Surprisingly, we find that these perturbations have little impact on the model performance: even when 50% of numbers in training samples are randomly changed, the model only observes 3.3% lower accuracy on the most challenging math benchmark, AIME 2024, as compared to training with correct samples. To alter the global reasoning structure, we separate responses into reasoning steps and randomly shuffle, insert, or delete these steps. We observe that the trained model is much more sensitive to structural perturbations that break logical coherency in the long CoT. For example, when 67% of the training samples’ reasoning steps are shuffled, accuracy drops by 13.3% on AIME 2024 problems relative to training with correct samples.
- Related work
Test Time Scaling for Large Language Models Scaling test-time compute has proven effective in enhancing the the reasoning capabilities of LLMs. This can be broadly categorized into two directions: single long CoT and repeatedly sampled CoT. The former trains models, such as OpenAI o1, DeepSeek R1, and Qwen QwQ, to generate individual, long CoT responses with in-context reflection and backtracking to handle complex reasoning tasks (Guo et al., 2025; Jaech et al., 2024; Team, 2024). Alternatively, repeated sampling methods, such as Best-of-N or search-guided generation (e.g., MCTS), improve reasoning performance by invoking multiple responses from the model, sometimes guided by search algorithms and reward models (Snell et al., 2024; Brown et al., 2024). In this paper, we focus on distilling the ability to generate individual, Long CoTs, and show it can be done in a data- and parameter-efficient manner.

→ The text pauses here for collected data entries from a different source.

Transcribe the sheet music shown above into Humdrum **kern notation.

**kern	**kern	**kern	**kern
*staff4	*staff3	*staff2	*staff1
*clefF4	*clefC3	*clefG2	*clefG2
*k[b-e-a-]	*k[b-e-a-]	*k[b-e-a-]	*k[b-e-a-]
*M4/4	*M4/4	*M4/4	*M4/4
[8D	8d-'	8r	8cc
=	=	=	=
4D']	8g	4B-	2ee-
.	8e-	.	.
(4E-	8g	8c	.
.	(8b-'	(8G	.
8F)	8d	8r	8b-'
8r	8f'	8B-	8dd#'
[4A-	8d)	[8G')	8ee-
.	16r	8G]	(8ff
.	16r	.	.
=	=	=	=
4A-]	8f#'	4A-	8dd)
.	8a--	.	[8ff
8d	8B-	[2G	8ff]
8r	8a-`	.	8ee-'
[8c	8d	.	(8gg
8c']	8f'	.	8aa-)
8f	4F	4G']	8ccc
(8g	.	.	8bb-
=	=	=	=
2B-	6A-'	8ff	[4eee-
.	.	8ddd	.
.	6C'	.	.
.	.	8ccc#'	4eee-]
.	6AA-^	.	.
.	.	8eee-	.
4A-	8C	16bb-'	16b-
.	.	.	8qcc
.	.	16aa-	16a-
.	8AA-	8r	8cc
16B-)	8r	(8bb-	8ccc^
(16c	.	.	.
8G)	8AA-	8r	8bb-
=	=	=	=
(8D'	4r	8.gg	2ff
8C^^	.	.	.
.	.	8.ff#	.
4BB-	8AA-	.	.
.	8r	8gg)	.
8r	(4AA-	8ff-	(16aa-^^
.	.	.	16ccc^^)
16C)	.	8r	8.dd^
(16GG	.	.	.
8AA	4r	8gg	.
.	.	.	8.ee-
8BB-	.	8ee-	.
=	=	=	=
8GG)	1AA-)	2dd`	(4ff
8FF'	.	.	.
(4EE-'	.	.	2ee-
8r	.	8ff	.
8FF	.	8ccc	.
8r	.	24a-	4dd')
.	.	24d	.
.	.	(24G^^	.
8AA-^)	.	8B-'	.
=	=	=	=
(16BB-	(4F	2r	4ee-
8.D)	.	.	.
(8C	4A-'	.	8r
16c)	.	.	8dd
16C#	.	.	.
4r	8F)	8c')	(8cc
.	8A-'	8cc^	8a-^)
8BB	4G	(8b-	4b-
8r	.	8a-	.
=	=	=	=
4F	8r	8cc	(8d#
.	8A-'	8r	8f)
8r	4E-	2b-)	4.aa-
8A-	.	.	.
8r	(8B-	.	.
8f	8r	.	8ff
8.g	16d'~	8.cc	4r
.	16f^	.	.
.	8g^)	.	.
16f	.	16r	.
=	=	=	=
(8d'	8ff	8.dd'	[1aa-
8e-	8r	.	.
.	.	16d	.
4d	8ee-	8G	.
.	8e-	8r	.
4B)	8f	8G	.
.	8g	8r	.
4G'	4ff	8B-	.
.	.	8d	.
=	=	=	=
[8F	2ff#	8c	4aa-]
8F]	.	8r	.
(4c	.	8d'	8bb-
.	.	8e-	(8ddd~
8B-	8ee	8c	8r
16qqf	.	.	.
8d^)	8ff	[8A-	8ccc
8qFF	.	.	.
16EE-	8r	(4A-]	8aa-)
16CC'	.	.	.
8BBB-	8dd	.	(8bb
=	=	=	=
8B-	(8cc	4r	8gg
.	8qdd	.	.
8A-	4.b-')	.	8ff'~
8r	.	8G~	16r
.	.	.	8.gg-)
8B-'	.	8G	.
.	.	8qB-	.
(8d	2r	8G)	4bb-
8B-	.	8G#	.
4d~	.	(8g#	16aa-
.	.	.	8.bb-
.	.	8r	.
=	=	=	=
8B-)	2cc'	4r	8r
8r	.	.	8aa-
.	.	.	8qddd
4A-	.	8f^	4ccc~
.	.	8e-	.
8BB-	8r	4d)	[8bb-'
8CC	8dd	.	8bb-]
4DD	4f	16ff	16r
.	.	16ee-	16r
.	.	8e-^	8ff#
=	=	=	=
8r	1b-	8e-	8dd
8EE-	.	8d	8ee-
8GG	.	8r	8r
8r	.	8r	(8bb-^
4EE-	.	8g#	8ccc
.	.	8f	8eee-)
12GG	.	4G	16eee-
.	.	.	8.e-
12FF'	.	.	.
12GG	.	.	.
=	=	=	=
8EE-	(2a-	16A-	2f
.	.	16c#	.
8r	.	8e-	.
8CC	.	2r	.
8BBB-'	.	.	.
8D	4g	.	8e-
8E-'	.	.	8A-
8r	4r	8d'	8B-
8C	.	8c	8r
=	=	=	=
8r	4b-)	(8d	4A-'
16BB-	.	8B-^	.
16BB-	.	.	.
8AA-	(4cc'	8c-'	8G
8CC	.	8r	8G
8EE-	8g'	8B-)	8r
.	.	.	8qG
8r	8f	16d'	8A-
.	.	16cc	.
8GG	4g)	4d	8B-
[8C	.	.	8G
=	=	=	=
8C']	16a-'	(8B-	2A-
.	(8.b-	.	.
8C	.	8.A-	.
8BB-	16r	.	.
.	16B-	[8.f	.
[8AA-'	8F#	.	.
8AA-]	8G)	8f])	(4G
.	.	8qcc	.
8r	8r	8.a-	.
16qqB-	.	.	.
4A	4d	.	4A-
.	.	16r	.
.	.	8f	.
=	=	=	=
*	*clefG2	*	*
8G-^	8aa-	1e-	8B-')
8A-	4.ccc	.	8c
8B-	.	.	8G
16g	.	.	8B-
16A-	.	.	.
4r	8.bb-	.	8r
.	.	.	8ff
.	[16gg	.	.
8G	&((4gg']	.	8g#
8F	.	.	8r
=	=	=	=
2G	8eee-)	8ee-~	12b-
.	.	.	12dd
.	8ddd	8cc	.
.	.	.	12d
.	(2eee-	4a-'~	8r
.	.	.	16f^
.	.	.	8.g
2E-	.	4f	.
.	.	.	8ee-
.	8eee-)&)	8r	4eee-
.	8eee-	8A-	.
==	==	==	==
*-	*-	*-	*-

Training to improve reasoning capabilities of LLMs LLM reasoning capabilities can be improved by approaches such as iterative self-improvement and reinforcement learning (RL) (Zelikman et al., 2022; Lightman et al., 2023; Lambert et al., 2024; Yuan et al., 2024; Guo et al., 2025). More recently, Tulu-3 introduces Reinforcement Learning with Verifiable Rewards (RLVR) to improve performance in tasks such as math and coding (Hendrycks et al., 2021c; Jain et al., 2024; LI et al., 2024). PRIME proposes a RL-based method without process labels (Yuan et al., 2024). The recent release of DeepSeek R1 (Guo et al., 2025) demonstrates that LLMs can learn to produce long CoT and improve reasoning using a pure RL-based approach. Instead of bootstrapping reasoning ability, this paper focuses on the surprising data- and parameter-efficiency of distilling reasoning abilities from an existing reasoning model to an LLM.
- Long CoT: Structure Is The Key
Motivated by the observation that fine-tuning with a small number of samples can significantly enhance model reasoning performance, we investigate the key factors driving this improvement. Specifically, we explore the contributions of two dimensions to the learning process:
The local content within a reasoning step, including the correctness of the final answer, numbers in math derivations, and the use of reasoning keywords.
The global reasoning structure, including reflection, self-validation, and backtracking across multiple reasoning steps to form a logically coherent long CoT.
To understand their impact, we conduct two studies: (1) we perturb the content within individual reasoning steps – such as the final answer, numerical digits, and reasoning keywords(§4.1), and (2) we modify the global reasoning structure by inserting, deleting, and shuffling reasoning steps(§4.2). We compare the performance of models trained on perturbed samples against both the base Qwen2.5-32BInstruct model (i.e., Original) and model trained on correct, unperturbed samples (i.e., Correct), as shown in Tab. 2. Our findings show that the learning process is highly sensitive to modifications in the global reasoning structure, but remarkably tolerant to errors in the local contents.